#### Article
# Game 34: BOS @ NJN



## Avalanche (Nov 17, 2005)

"What the hell guys I'm away for one stinkin day and you lose to the Bobcats"


Boston Celtics (29-4)





































VS

New Jersey Nets (18-17)








​
After the loss to the Bobcats expect us to come out firing, and i think we will get up by 10+
KG is coming for you New Jersey... better find a front court and fast


----------



## TONYALLEN42 (Jan 24, 2005)

nicely done post... I have a feeling the Celtics will be more prepared for this game. They can not be happy about a tough loss against the bobcats. Look for KG to be extraordinary tonight.


----------



## Marcus13 (Jul 17, 2002)

LMAO- Great game thread. The same way we're pumped for the game, the players are. Thus, no reason not to walk away with the W tonight


----------



## Avalanche (Nov 17, 2005)

Im bored ****less at work... cant wait for this thing to start


----------



## Avalanche (Nov 17, 2005)

Start taking notes Williams... gonna be a looong night on KG


----------



## Avalanche (Nov 17, 2005)

Nets are shooting very well through the first and are up 8, our offense looks a bit stagnant at the moment


----------



## Avalanche (Nov 17, 2005)

With a solid second quarter (offense still looks **** but the shots were falling) KG carries the celtics to a 3 point lead at the half


----------



## LamarButler (Apr 16, 2005)

Gotta stop the ****ing offensive rebounds and quit the unnecessary fouls. Pierce needs to stop turning it over.

I would hate for this game to be close.


----------



## HB (May 1, 2004)

KG is the only reason why you are in this game right now, that and the Nets offense just disappearing in the 2nd quarter


----------



## Avalanche (Nov 17, 2005)

Need to run the offense through KG in the 3rd, try and make a run here


----------



## Avalanche (Nov 17, 2005)

And the Celtics defense appearing, other than the offensive boards being given up.


----------



## Avalanche (Nov 17, 2005)

4 on Jefferson early in the 3rd


----------



## LamarButler (Apr 16, 2005)

****.

This game shouldn't even be this close.

Play some damn defense and quit leaving big men in the paint wide open.

And give the ball to Pierce. He's hit 3 shots in a row. He hasn't even touched the ball the last few possessions.


----------



## Avalanche (Nov 17, 2005)

Just look lazy out there, need to start going at the rim...


----------



## LamarButler (Apr 16, 2005)

This is ****ing ridiculous. Your best scorer hasn't touched the ball for what, 6 possessions in a row?


----------



## Avalanche (Nov 17, 2005)

Down 5 going into the 4th.... and looking horrible, Rondo is out and House/TA have been bad so far.

We need some ball movement against this zone, i dont care whos getting the shots just make sure there are some passes going around the court before forcing up a jumper

We should be able to finish this if we fire up, even just a bit


----------



## LamarButler (Apr 16, 2005)

Thank you Glen Davis!

Pierce needs to be more aggressive while Allen and Garnett are out. Maybe we can get a lead and once Allen and Garnett get in we can go from there.


----------



## Avalanche (Nov 17, 2005)
########
#### Supplied material
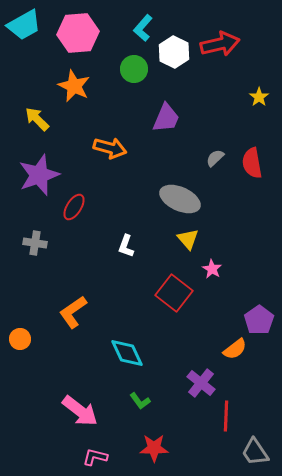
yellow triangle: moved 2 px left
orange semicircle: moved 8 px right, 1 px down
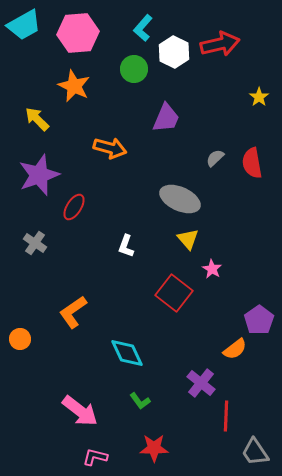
gray cross: rotated 25 degrees clockwise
########
» Direction: Print the stretch of the game thread from "And give the" through "at the rim...", copying every word and mark without change.

» Exercise solution:
And give the ball to Pierce. He's hit 3 shots in a row. He hasn't even touched the ball the last few possessions.


----------



## Avalanche (Nov 17, 2005)

Just look lazy out there, need to start going at the rim...